[REQUIRED WORK]:
Go through the entries below and copy every line that holds the word "down".

[SOURCE DATA]:
--
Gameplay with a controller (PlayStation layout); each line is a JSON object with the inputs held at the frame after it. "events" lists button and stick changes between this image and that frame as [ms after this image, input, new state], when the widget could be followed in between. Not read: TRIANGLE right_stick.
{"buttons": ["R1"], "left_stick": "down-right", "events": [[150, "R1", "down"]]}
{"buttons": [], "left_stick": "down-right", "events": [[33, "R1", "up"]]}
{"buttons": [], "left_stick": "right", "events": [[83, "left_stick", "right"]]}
--
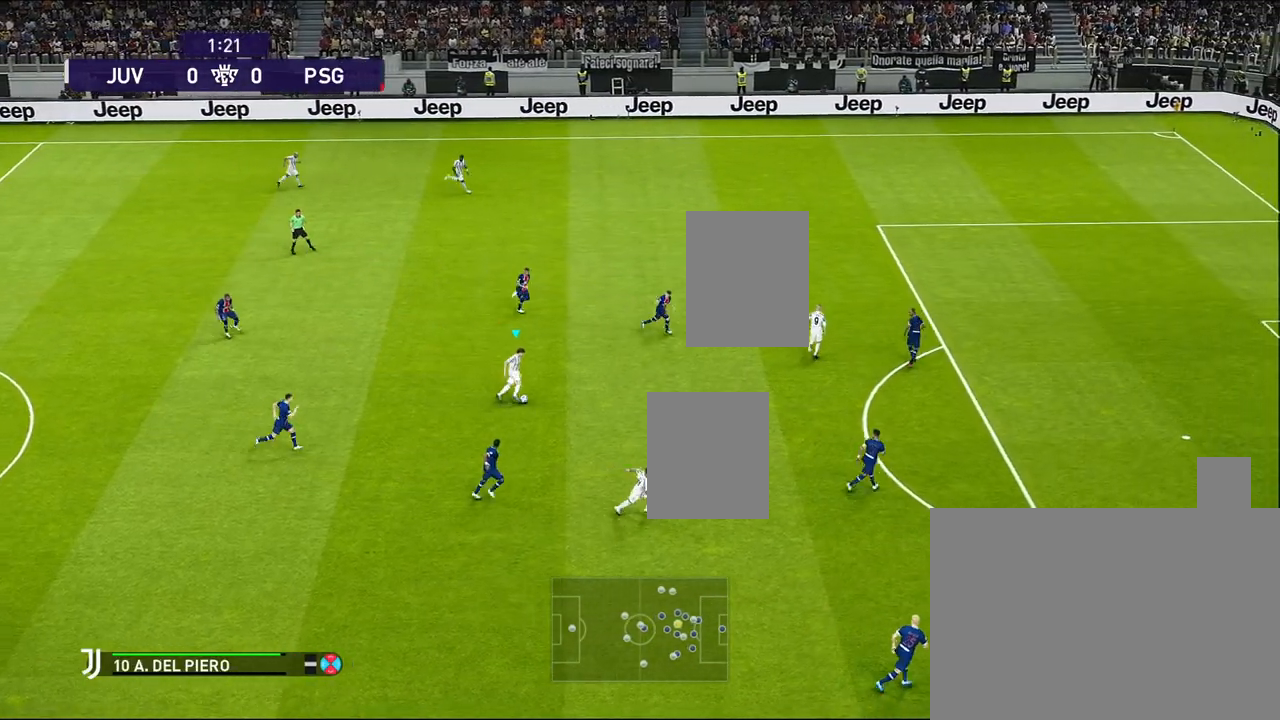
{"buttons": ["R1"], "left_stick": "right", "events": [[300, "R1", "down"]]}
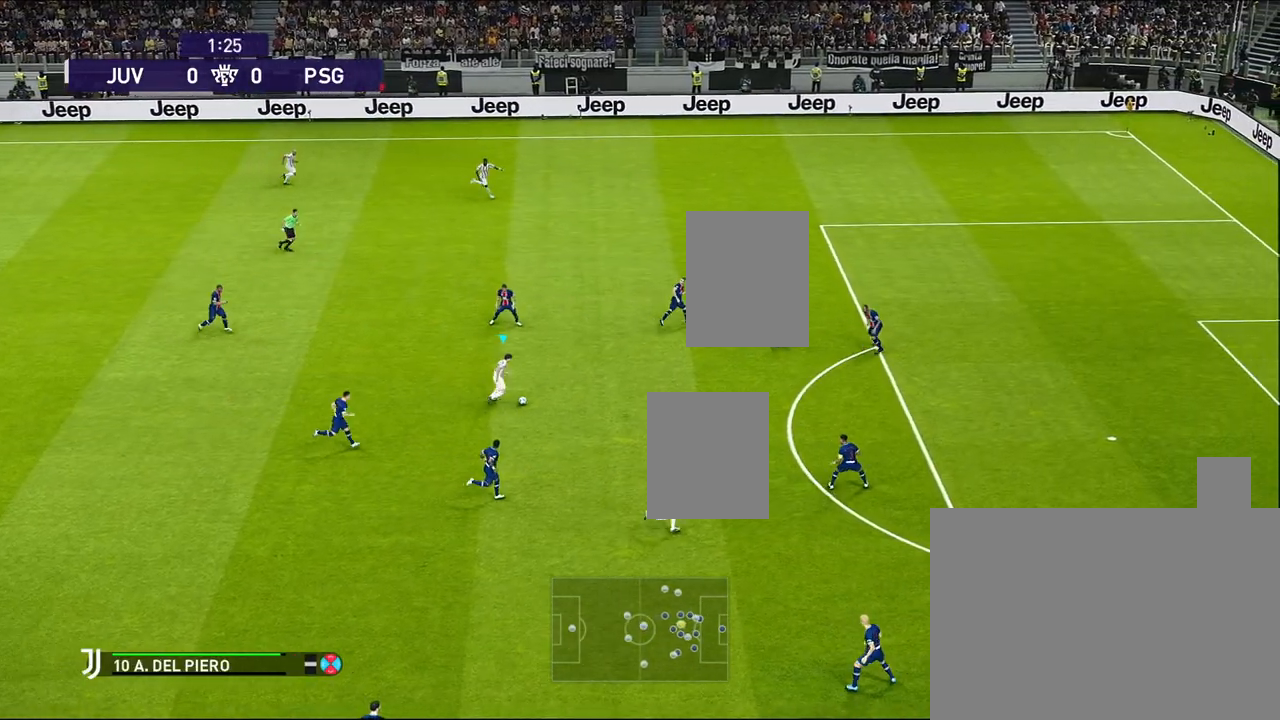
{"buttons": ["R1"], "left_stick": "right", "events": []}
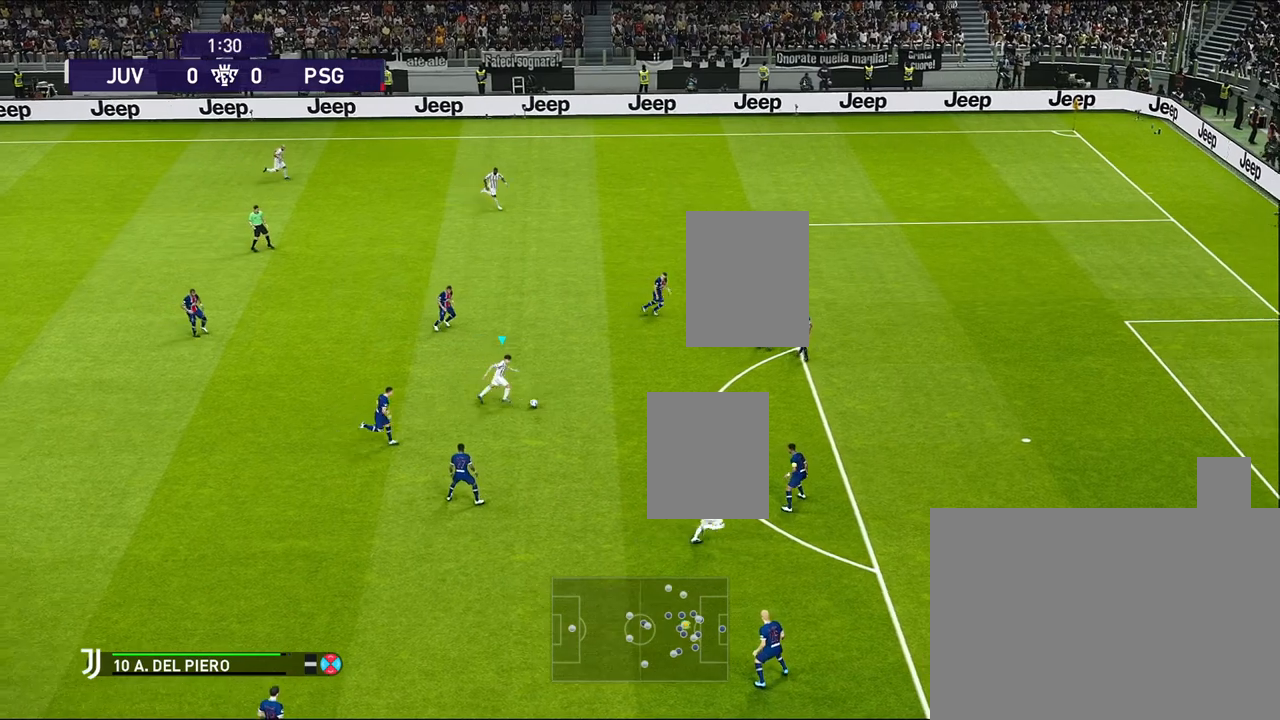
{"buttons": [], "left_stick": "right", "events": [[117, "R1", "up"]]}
--
[SOLUTION TO THIS EXERCISE]:
{"buttons": ["R1"], "left_stick": "down-right", "events": [[150, "R1", "down"]]}
{"buttons": [], "left_stick": "down-right", "events": [[33, "R1", "up"]]}
{"buttons": ["R1"], "left_stick": "right", "events": [[300, "R1", "down"]]}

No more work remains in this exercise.